I came across a disturbing debate about spay and neuter procedures for dogs and cats on Twitter recently. It started with a questioner* tagging our local animal shelter and a low cost vet clinic that I volunteer for "Anyone for neutering cats and dogs, explain to me why." I read some of the Tweet debate between the questioner and a few other people. What it came down to was the questioner believing that animals should not be mutilated and that dogs and cats would be better off allowed to roam free with natural selection to thin any over population. All I could think was "wow. Are there really people this narrow minded and short sighted now, in the same present world that I live in?"

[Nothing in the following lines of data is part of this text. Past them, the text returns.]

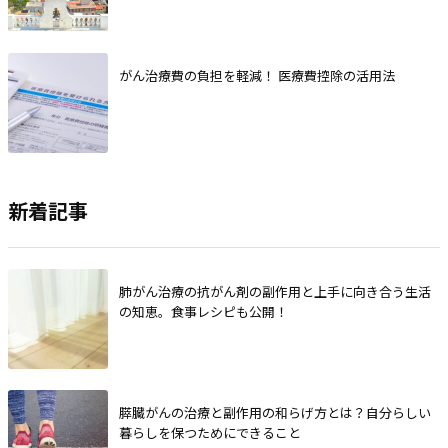
がん治療費の負担を軽減！ 医療費控除の活用法
新着記事
肺がん治療の抗がん剤の副作用と上手に向き合う生活
の知恵。食事レシピも公開！
膵臓がんの治療と副作用の和らげ方とは？自分らしい
暮らしを保つためにできること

The debate went on with the questioner comparing domesticated dogs and cats being caged and mutilated to plights of wild animals like dolphins and elephants. This was in response to people explaining to the questioner that stray animals die of starvation and disease. Apparently even the label "stray" upsets the free roaming advocate questioner. Another questioner Tweet was "Why are they called strays and other animals are not." Pounds and shelters were compared to concentration camps by the questioner and setting pets free as some sort of tough love way of making right the wrongs humans have done in breeding domestic animals to begin with. Except I am the only one using the word domestic. Right now. In this post. And it is the key to this debate.
Domesticated animals are not wild. They don't know how to be wild. They die without the help of humans. Is this humans fault? Maybe. Partly. But most of the science I have understood as far as dogs and cats are concerned is that it is they who chose to come and live with and rely on humans, not by humans forcing them into slavery. There are animals we have done that with. All animal lovers know that all too well. Most animals humans use as slaves though are still genetically wild animals. Orca whales, dolphins, elephants, bears, etc could and should indeed be set free to be wild. But dogs and cats? They've had a symbiotic relationship with humans for tens of thousands of years. And part of that relationship means we should do what we can to keep them healthy and safe. Which means controlling their population through spaying and neutering.
All of this seems so black and white to me. I believe that we knew we were doing the right thing for long ago domesticated animals by helping to control their populations. The symbiotic relationship between humans and these animals is that we provide them with food and shelter and they provide us with work and love. If there are too many dogs and cats for us to provide for, allowing them to die in the wild or killing them isn't part of the caring for their health and safety deal we made when these animals chose to live with us tens of thousands of years ago. They still work for us and love us. We have medical technology that, with very little side effects, continues to allow us to try to feed and shelter them. Why would this still be something we debate?